L’Anglais saisit une corde qu’on lui tendait. Mais, pendant qu’il se hissait à bord, une voix, derrière lui, l’interpella :

— Le mot de l’énigme, mon cher maître, parbleu oui, vous l’aurez. Je m’étonne même que vous ne l’ayez pas déjà… Et après ? À quoi cela vous servira-t-il ? C’est justement alors que la bataille sera perdue pour vous…

À cheval sur la coque dont il venait d’escalader les parois tout en pérorant, confortablement installé maintenant, Arsène Lupin poursuivait son discours avec des gestes solennels, et comme s’il espérait convaincre son interlocuteur.

— Comprenez-le bien, mon cher maître, il n’y a rien à faire, absolument rien… Vous vous trouvez dans la situation déplorable d’un monsieur…

Folenfant l’ajusta :

— Rendez-vous, Lupin.

— Vous êtes un malotru, brigadier Folenfant, vous m’avez coupé au milieu d’une phrase. Je disais donc…

— Rendez-vous, Lupin.

— Mais sacrebleu, brigadier Folenfant, on ne se rend que si l’on est en danger. Or vous n’avez pas la prétention de croire que je coure le moindre danger !

— Pour la dernière fois, Lupin, je vous somme de vous rendre.

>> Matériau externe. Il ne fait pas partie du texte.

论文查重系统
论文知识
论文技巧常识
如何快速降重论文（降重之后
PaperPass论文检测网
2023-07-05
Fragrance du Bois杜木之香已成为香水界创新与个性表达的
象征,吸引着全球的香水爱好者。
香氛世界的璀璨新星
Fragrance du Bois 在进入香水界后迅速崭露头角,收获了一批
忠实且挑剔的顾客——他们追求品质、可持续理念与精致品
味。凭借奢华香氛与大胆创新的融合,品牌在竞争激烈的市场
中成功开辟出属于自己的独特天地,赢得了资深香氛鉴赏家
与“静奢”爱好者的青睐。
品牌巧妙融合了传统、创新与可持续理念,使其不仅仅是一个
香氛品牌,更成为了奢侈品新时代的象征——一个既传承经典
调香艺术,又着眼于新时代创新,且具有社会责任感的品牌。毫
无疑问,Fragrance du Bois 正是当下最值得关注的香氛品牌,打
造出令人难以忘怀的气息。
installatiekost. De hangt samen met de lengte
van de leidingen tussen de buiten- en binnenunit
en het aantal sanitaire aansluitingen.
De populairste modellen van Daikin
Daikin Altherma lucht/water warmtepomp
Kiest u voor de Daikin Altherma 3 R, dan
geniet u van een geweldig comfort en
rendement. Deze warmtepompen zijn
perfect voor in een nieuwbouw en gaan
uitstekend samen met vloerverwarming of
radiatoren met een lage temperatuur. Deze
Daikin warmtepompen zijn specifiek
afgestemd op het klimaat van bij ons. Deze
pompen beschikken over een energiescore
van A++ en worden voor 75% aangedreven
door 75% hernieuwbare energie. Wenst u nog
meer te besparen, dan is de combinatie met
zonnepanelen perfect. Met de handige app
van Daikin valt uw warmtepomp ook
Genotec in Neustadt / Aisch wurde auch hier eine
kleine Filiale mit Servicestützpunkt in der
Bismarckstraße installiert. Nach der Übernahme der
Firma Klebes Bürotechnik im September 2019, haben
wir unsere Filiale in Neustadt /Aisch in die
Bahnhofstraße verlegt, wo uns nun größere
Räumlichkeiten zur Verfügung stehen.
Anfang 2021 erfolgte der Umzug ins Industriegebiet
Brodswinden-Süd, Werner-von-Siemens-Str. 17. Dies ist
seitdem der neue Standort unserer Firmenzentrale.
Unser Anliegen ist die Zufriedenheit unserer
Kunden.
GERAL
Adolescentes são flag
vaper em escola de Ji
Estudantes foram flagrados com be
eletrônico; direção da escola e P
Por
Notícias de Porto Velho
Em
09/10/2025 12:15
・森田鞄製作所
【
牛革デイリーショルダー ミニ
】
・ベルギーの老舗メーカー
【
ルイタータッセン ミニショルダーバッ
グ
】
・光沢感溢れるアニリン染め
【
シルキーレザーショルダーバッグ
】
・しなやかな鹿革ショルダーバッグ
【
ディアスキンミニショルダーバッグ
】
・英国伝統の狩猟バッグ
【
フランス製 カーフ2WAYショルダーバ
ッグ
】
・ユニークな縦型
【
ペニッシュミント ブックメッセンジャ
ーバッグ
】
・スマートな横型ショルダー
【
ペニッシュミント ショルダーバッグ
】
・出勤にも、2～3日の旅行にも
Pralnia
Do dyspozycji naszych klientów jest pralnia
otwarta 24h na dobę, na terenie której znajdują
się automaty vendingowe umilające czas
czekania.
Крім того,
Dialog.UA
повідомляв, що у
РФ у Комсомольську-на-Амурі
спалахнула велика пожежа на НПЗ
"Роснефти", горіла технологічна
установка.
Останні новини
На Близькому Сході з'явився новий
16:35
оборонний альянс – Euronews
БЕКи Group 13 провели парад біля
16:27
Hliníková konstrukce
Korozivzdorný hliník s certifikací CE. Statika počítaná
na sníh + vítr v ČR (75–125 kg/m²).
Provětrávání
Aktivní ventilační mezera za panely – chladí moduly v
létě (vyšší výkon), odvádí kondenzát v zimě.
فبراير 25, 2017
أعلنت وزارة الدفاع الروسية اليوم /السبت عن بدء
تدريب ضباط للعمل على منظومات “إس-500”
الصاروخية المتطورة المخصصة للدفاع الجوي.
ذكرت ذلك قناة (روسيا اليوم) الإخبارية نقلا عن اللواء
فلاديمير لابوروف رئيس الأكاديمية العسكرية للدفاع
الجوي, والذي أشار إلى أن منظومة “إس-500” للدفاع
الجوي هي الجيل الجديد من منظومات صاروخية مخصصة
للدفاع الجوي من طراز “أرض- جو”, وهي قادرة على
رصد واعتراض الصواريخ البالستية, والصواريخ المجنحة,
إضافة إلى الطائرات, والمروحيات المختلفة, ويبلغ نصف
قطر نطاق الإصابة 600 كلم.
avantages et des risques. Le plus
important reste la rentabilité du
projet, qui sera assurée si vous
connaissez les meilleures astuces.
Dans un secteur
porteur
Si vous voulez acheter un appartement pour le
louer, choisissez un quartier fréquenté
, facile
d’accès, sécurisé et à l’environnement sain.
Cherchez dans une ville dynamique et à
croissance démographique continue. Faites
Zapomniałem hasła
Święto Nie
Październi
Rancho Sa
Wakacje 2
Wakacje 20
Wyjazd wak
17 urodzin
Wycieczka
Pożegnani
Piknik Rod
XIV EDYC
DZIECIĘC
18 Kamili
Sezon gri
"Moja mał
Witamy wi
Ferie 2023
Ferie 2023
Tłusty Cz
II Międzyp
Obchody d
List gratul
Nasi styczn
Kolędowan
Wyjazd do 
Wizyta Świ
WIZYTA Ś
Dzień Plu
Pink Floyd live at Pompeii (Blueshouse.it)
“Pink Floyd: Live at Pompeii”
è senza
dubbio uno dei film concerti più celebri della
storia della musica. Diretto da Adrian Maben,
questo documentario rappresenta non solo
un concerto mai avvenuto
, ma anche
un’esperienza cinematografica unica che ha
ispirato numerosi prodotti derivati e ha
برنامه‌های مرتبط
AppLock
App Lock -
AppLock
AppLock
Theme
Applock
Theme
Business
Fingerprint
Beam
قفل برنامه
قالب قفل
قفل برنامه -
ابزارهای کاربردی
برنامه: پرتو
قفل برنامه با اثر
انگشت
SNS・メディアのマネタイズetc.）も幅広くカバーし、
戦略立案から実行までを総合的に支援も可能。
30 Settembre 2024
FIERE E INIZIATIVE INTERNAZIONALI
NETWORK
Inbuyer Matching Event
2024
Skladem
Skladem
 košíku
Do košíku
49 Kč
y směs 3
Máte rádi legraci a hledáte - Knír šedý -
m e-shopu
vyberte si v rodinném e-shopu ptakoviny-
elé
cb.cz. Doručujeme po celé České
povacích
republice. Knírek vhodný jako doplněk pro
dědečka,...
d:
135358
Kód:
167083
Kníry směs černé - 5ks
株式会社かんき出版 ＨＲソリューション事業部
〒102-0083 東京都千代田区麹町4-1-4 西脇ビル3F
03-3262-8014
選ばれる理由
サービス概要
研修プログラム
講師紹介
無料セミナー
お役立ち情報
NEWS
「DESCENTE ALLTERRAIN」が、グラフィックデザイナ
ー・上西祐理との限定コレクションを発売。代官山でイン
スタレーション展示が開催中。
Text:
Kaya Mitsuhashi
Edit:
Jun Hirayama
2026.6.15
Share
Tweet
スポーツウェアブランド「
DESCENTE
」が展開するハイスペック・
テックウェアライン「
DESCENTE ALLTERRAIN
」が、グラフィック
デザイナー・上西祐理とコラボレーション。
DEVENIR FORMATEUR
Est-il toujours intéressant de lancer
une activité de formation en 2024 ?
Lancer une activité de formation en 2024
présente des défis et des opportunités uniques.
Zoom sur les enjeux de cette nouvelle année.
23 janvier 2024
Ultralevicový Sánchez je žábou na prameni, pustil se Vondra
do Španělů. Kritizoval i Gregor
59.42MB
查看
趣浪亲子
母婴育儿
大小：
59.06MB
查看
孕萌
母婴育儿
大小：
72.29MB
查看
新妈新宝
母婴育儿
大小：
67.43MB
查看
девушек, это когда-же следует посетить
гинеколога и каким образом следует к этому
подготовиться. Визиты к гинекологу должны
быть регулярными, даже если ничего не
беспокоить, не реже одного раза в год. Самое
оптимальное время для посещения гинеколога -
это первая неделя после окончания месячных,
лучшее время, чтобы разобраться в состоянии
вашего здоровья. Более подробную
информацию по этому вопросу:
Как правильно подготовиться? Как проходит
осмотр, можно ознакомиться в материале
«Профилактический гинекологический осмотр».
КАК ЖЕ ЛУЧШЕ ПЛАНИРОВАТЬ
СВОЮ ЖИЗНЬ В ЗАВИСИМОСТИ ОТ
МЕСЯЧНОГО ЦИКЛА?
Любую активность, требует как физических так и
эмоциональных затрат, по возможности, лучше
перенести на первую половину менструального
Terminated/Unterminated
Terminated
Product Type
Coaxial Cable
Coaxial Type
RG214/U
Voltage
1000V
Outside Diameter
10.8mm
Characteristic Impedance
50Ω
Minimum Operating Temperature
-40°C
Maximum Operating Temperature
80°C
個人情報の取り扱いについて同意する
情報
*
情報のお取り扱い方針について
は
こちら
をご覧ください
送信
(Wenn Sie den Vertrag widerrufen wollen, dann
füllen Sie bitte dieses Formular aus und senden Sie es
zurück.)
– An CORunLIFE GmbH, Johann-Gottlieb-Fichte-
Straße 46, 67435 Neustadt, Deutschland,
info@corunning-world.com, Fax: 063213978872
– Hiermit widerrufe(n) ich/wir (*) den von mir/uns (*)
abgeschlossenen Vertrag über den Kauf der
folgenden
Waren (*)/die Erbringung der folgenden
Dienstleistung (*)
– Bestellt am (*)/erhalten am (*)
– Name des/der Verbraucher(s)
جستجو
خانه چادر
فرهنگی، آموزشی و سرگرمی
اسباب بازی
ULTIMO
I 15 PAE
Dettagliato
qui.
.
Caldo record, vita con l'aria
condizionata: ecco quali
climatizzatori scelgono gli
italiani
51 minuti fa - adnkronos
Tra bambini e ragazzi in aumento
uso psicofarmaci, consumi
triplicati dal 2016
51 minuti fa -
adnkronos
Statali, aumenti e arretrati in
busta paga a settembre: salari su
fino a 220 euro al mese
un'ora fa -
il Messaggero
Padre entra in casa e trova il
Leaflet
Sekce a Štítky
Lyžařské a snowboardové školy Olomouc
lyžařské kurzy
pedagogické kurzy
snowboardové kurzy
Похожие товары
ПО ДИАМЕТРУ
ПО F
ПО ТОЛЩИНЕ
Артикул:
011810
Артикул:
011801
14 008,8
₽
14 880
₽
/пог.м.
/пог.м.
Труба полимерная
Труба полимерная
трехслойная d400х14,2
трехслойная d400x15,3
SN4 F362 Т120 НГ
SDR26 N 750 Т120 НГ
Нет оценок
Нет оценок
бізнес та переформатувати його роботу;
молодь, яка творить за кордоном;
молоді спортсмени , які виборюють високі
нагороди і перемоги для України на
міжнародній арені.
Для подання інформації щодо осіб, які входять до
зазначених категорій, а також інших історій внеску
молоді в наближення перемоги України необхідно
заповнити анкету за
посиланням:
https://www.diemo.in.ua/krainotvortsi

— Brigadier Folenfant, vous n’avez nullement l’intention de me tuer, tout au plus de me blesser, tellement vous avez peur que je n’échappe. Et si par hasard la blessure était mortelle ? Non, mais pensez à vos remords, malheureux ! à votre vieillesse empoisonnée !…

Le coup partit.

Lupin chancela, se cramponna un instant à l’épave, puis lâcha prise et disparut.



Après le naufrage — une entrevue émouvante


Il était exactement trois heures lorsque ces événements se produisirent. À six heures précises, ainsi qu’il l’avait annoncé, Herlock Sholmès, vêtu d’un pantalon trop court et d’un veston trop étroit qu’il avait empruntés à un aubergiste de Neuilly, coiffé d’une casquette et paré d’une chemise de flanelle à cordelière de soie, entra dans le boudoir de la rue Murillo, après avoir fait prévenir M. et Mme d’Imblevalle qu’il leur demandait un entretien.

Ils le trouvèrent qui se promenait de long en large, dans sa tenue bizarre, et l’air pensif. Parfois il saisissait un bibelot, l’examinait machinalement, puis reprenait sa promenade.

Enfin il s’arrêta et demanda :

— Mademoiselle est-elle ici ?

— Oui, dans le jardin, avec les enfants.

— Monsieur le baron, l’entretien que nous allons avoir étant définitif, je voudrais que Mlle Demun y assistât.

— Est-ce que, décidément… ?

— Ayez un peu de patience, monsieur. La vérité sortira clairement des faits que je vais exposer devant vous avec le plus de précision possible.